SELECTED TEXT –
"""

# Crunchy Munchy Chicken



## crewsk (Oct 1, 2004)

This is what my son is making for supper tonight. Like th Bottoms-Up Chocolate Cake, it is from Better Homes & Gardens New Jr. Cookbook.

2lbs. meaty chicken pieces(breast, thighs, & legs)
2C. cornbread stuffing mix, crushed
1egg, beaten
2Tbsp. milk
2Tbsp. honey(optional)
2Tbsp. butter or margarine, melted

Preheat oven to 375 deg. Remove skin from chicken & rinse chicken under cold water. Pat dry with paper towels. Pour crushed stuffing mix into a pie plate. Mix egg, milk, & honey in a small bowl. Dip each chicken piece in egg mixture & turn to coat completely. Roll each chicken piece in stuffing miw. Press crumbs onto chicken so they stick. Place chicken, meaty sides up, on a baking pan. Sprinkle with any remaining stuffing mix. Drizzle melted butter over chicken. Bake for 45-55 minutes or until no longer pink. Let stand for about 5 minutes to cool slightly.


----------



## mudbug (Oct 1, 2004)

Hey, even I could do this!  I am not good at fried chicken.

"""

TASK 1 –
Answer these about the Crunchy Munchy Chicken thread:
(a) Which cookbook does the recipe come from?
(b) To what temperature is the oven preheated?
(c) What kind of chicken does mudbug say they are not good at?
TASK 2 –
Pick up the Crunchy Munchy Chicken thread after mudbug's last sentence and write the next few lines.

MATERIAL SUPPLIED –
"""

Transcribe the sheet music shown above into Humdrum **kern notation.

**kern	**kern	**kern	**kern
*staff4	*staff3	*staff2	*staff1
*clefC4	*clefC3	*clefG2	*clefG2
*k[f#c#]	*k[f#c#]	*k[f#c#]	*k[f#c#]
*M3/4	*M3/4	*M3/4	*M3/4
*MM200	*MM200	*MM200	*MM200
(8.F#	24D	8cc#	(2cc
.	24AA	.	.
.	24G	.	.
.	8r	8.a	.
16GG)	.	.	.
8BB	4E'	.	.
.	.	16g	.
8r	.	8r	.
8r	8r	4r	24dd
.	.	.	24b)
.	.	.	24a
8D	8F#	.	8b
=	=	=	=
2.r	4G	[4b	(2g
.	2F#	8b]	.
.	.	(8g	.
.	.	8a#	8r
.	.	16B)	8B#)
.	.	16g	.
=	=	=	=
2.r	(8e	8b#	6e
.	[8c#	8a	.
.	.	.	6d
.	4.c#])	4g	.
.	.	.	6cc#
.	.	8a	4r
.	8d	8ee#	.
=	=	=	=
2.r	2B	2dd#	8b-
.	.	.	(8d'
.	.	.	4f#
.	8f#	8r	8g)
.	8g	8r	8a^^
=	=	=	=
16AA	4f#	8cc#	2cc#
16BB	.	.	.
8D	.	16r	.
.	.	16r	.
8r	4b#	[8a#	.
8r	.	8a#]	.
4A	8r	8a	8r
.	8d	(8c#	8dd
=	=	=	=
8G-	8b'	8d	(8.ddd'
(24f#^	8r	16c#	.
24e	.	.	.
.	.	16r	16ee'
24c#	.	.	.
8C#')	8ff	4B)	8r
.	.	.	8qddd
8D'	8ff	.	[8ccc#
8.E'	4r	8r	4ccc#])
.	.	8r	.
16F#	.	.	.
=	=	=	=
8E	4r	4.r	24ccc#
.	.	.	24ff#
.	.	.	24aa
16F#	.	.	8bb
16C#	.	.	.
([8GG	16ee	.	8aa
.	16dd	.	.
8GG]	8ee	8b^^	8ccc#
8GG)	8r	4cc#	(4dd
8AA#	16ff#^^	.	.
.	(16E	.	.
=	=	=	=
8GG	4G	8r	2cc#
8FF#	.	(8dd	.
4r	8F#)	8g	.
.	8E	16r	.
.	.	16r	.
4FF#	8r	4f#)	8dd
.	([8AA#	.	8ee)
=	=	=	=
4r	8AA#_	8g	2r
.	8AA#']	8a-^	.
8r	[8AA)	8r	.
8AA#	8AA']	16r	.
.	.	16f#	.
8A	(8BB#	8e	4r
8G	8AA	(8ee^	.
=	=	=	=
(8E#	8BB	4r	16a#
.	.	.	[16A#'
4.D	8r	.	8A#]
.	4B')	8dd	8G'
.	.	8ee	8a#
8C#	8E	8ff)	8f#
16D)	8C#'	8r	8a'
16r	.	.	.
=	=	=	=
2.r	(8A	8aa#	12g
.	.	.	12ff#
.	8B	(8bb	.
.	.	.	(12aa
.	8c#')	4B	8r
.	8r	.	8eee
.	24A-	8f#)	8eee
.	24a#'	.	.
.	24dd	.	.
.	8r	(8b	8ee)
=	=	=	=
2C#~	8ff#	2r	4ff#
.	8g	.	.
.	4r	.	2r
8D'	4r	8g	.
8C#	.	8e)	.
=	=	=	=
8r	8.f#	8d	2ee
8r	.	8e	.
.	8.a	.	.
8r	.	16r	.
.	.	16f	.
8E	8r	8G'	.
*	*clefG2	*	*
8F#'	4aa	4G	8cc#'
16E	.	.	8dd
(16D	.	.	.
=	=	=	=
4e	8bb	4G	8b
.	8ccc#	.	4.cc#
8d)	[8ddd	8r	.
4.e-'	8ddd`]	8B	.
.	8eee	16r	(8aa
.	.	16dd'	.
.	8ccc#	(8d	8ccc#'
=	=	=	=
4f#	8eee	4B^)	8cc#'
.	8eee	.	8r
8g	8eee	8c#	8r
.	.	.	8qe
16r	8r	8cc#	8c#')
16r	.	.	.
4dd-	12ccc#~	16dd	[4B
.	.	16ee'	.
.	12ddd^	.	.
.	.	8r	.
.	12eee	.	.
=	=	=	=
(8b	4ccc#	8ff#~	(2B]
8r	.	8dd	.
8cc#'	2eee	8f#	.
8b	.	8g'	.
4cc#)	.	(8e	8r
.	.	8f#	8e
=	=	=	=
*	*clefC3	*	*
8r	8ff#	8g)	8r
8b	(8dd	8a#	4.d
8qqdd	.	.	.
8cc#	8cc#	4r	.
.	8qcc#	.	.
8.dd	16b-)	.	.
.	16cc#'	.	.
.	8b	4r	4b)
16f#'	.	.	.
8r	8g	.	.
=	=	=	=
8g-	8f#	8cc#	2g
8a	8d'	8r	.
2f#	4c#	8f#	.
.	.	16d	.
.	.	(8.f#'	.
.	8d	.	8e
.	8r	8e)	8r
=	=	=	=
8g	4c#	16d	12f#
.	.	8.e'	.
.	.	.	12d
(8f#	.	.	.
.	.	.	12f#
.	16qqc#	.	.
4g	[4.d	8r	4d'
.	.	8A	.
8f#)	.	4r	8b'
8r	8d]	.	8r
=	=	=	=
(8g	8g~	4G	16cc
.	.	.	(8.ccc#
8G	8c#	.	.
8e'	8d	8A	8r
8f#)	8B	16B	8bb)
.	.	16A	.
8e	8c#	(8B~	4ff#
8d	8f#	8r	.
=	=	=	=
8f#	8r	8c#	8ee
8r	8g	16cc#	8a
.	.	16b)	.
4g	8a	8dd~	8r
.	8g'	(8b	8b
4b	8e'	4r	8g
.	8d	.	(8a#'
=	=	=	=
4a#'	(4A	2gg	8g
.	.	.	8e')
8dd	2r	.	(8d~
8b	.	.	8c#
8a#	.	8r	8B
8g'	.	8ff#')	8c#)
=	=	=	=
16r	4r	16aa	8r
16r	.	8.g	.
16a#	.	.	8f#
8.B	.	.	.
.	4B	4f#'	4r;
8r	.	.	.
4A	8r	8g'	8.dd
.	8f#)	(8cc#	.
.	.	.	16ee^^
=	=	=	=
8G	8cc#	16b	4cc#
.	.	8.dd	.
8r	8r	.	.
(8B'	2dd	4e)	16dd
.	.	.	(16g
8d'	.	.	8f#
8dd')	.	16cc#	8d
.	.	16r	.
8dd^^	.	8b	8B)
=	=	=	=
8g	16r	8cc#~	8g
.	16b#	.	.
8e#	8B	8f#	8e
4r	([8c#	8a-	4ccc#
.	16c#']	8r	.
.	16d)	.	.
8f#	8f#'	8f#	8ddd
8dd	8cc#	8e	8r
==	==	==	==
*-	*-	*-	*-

"""

TASK RESPONSE 1 –
(a) Better Homes & Gardens New Jr. Cookbook
(b) 375 degrees
(c) Fried chicken

TASK RESPONSE 2 –
----------



## crewsk (Oct 1, 2004)

Me either! That's why I like this one so much! I can fry small pieces of chicken but when it comes to the big pieces, just forget it!


----------



## mudbug (Oct 1, 2004)

My biggest cooking challenges have been the simple stuff - fried chicken, gravy, and pie crust.  Getting better at all three, but still have MUCH room for improvement.


----------



## crewsk (Oct 1, 2004)

I hate my pie crust! Everyone else in my family loves it! So, I'm still working on it. I finally got the gravy down, I quit measuring anything for it. And I refuse to fry anything until I get my new deep fryer for Christmas!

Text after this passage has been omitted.